Con artists have a word for the inability of their victims to accept that they've been scammed. They call it the "True Believer Syndrome." That's sort of where we are, in a state of nagging disbelief about the real problem on Wall Street. It isn't so much that we have inadequate rules or incompetent regulators, although both of these things are certainly true. The real problem is that it doesn't matter what regulations are in place if the people running the economy are rip-off artists. The system assumes a certain minimum level of ethical behavior and civic instinct over and above what is spelled out by the regulations. If those ethics are absent — well, this thing isn't going to work, no matter what we do. Sure, mugging old ladies is against the law, but it's also easy. To prevent it, we depend, for the most part, not on cops but on people making the conscious decision not to do it.

That's why the biggest gift the bankers got in the bailout was not fiscal but psychological. "The most valuable part of the bailout," says Rep. Sherman, "was the implicit guarantee that they're Too Big to Fail." Instead of liquidating and prosecuting the insolvent institutions that took us all down with them in a giant Ponzi scheme, we have showered them with money and guarantees and all sorts of other enabling gestures. And what should really freak everyone out is the fact that Wall Street immediately started skimming off its own rescue money. If the bailouts validated anew the crooked psychology of the bubble, the recent profit and bonus numbers show that the same psychology is back, thriving, and looking for new disasters to create. "It's evidence," says Rep. Kanjorski, "that they still don't get it."

More to the point, the fact that we haven't done much of anything to change the rules and behavior of Wall Street shows that we still don't get it. Instituting a bailout policy that stressed recapitalizing bad banks was like the addict coming back to the con man to get his lost money back. Ask yourself how well that ever works out. And then get ready for the reload.



So we continue to prop up the housing market, probably because it provides the only positive economic news lately. Is this good for the long-term economy? I dunno, I guess it depends on how talented you are at pretending:

The Obama administration pledged Thursday to provide unlimited financial assistance to mortgage giants Fannie Mae and Freddie Mac, an eleventh-hour move that allows the government to exceed the current $400 billion cap on emergency aid without seeking permission from a bailout-weary Congress.

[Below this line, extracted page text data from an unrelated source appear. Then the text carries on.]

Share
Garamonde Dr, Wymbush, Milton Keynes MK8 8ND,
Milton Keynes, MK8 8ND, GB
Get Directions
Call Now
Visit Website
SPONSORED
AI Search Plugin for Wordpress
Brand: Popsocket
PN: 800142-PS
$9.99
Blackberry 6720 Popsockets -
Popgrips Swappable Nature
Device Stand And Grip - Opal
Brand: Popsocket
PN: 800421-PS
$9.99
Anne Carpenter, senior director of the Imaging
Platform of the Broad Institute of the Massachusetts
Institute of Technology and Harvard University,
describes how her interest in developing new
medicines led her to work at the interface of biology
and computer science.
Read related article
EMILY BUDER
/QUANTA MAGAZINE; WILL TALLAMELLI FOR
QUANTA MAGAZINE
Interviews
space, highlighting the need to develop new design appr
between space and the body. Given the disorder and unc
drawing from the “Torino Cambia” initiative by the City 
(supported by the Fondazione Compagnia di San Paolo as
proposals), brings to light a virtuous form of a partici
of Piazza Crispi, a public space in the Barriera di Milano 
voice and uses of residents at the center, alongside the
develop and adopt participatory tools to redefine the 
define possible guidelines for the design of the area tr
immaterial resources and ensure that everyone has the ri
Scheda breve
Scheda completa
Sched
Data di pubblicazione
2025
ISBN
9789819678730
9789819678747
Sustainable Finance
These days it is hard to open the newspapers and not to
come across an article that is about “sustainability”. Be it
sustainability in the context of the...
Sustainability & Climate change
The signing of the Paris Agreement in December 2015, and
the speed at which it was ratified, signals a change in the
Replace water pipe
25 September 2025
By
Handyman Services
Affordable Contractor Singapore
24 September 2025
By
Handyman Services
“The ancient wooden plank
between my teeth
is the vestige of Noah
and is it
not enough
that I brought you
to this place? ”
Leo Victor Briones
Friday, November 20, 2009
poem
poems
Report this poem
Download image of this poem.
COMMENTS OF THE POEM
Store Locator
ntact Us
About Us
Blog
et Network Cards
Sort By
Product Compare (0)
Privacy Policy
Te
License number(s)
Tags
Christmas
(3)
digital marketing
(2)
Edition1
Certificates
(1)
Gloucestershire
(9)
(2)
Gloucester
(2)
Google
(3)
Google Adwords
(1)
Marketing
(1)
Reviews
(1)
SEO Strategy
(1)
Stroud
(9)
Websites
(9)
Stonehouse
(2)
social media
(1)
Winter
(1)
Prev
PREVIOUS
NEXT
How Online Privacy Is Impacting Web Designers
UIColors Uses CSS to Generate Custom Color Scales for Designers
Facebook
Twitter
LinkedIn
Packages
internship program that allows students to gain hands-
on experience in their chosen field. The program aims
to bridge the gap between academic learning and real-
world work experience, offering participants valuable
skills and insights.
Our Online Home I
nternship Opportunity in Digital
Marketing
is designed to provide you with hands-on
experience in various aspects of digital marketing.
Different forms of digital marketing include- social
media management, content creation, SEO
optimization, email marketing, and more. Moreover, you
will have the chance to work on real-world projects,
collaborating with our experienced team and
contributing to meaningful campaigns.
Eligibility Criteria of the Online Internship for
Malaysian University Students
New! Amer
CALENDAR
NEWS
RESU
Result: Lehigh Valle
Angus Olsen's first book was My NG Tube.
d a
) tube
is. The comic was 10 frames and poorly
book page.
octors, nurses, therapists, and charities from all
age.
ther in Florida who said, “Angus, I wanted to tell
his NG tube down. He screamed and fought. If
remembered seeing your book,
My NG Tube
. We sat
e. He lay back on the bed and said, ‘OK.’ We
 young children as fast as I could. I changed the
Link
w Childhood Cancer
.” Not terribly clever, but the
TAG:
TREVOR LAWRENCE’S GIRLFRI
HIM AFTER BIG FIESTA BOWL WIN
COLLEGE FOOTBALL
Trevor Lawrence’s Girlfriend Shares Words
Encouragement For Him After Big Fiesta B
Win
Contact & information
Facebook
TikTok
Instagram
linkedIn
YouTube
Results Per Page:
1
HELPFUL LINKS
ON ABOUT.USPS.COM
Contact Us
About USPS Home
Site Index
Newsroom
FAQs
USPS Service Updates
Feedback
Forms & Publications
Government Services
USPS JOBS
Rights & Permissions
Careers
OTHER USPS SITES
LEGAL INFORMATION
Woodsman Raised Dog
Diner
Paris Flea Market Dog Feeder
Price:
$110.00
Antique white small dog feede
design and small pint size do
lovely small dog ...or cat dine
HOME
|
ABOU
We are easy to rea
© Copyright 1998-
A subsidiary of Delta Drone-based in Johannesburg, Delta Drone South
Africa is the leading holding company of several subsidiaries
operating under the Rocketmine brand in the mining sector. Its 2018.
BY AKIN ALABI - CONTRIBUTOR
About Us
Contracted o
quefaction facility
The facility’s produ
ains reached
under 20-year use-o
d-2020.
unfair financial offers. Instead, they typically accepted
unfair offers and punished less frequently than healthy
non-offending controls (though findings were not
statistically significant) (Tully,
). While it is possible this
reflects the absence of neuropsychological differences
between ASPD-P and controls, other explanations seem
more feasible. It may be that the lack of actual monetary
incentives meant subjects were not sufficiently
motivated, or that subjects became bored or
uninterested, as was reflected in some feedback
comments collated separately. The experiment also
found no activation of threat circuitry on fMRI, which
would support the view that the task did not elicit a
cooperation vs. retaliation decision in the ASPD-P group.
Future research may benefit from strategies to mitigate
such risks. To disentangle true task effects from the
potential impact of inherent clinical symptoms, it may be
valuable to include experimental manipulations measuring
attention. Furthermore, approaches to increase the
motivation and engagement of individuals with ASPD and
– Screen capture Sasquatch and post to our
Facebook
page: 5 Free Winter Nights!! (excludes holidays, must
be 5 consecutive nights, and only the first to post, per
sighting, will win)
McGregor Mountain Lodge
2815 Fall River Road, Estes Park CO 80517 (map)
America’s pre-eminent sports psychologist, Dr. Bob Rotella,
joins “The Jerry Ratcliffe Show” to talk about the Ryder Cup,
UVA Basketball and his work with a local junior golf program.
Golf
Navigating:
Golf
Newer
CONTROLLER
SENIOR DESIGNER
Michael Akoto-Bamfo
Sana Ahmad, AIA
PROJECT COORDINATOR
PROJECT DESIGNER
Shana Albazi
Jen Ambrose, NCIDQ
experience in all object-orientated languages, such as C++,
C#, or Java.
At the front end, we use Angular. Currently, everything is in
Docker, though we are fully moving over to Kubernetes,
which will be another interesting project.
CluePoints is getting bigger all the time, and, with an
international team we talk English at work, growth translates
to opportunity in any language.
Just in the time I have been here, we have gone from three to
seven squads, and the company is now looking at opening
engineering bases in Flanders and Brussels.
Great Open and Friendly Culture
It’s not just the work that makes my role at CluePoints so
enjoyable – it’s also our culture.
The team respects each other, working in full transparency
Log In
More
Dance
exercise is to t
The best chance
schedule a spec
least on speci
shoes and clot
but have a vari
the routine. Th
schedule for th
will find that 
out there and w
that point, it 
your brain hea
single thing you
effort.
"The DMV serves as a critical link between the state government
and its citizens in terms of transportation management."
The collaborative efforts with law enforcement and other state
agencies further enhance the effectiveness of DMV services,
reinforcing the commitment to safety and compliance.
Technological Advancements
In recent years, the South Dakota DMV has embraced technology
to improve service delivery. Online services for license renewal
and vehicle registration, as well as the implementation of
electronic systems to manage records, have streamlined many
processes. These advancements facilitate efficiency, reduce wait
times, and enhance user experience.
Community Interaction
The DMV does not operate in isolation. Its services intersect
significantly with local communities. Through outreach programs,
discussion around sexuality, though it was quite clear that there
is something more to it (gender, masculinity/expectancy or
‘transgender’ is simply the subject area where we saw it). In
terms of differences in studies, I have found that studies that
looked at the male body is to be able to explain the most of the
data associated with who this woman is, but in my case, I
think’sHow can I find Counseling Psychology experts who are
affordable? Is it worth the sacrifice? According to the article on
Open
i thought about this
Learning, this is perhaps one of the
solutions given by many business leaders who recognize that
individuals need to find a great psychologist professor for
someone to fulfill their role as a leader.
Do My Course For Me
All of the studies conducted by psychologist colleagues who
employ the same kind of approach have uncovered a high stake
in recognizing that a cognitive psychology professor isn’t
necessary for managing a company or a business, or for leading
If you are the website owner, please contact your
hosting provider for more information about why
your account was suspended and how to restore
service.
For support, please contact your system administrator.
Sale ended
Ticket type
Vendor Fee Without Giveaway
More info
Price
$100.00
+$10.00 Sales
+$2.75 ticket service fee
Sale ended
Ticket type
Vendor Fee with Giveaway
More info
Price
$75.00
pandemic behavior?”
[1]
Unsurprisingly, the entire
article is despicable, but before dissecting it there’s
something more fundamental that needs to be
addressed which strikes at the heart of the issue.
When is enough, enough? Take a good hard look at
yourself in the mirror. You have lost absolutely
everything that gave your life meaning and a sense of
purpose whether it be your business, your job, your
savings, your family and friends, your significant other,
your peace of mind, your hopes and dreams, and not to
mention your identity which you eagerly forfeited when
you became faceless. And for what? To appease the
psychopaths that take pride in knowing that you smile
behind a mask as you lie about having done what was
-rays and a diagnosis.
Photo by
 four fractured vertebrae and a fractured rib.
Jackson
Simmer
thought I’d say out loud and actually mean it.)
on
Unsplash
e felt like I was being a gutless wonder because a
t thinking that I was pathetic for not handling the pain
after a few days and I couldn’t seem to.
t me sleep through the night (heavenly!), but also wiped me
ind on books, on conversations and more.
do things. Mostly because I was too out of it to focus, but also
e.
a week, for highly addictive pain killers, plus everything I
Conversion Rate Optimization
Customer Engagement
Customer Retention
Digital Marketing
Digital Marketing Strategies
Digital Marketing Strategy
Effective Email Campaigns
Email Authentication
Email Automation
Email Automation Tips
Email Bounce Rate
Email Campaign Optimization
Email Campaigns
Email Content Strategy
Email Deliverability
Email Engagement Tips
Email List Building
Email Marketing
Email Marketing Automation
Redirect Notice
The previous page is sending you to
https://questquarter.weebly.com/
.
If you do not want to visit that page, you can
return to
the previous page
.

The Christmas Eve announcement by the Treasury Department means that it can continue to run the companies, which were seized last year, as arms of the government for the rest of President Obama's current term.

But even as the administration was making this open-ended financial commitment, Fannie Mae and Freddie Mac disclosed that they had received approval from their federal regulator to pay $42 million in Wall Street-style compensation packages to 12 top executives for 2009.

The compensation packages, including up to $6 million each to Fannie Mae and Freddie Mac's chief executives, come amid an ongoing public debate about lavish payments to executives at banks and other financial firms that have received taxpayer aid. But while many firms on Wall Street have repaid the assistance, there is no prospect that Fannie Mae and Freddie Mac will do so.

The administration faced a congressionally mandated deadline of Dec. 31 to increase the amount of aid it could provide to Fannie Mae and Freddie Mac, which together have already received $111 billion in assistance.

Treasury said Thursday that its decision did not mean the firms would need $200 billion or more apiece, but that it instead was seeking to assure markets that the government would stand behind the companies. In a statement, Treasury said the move "should leave no uncertainty about the Treasury's commitment to support these firms as they continue to play a vital role in the housing market during this current crisis."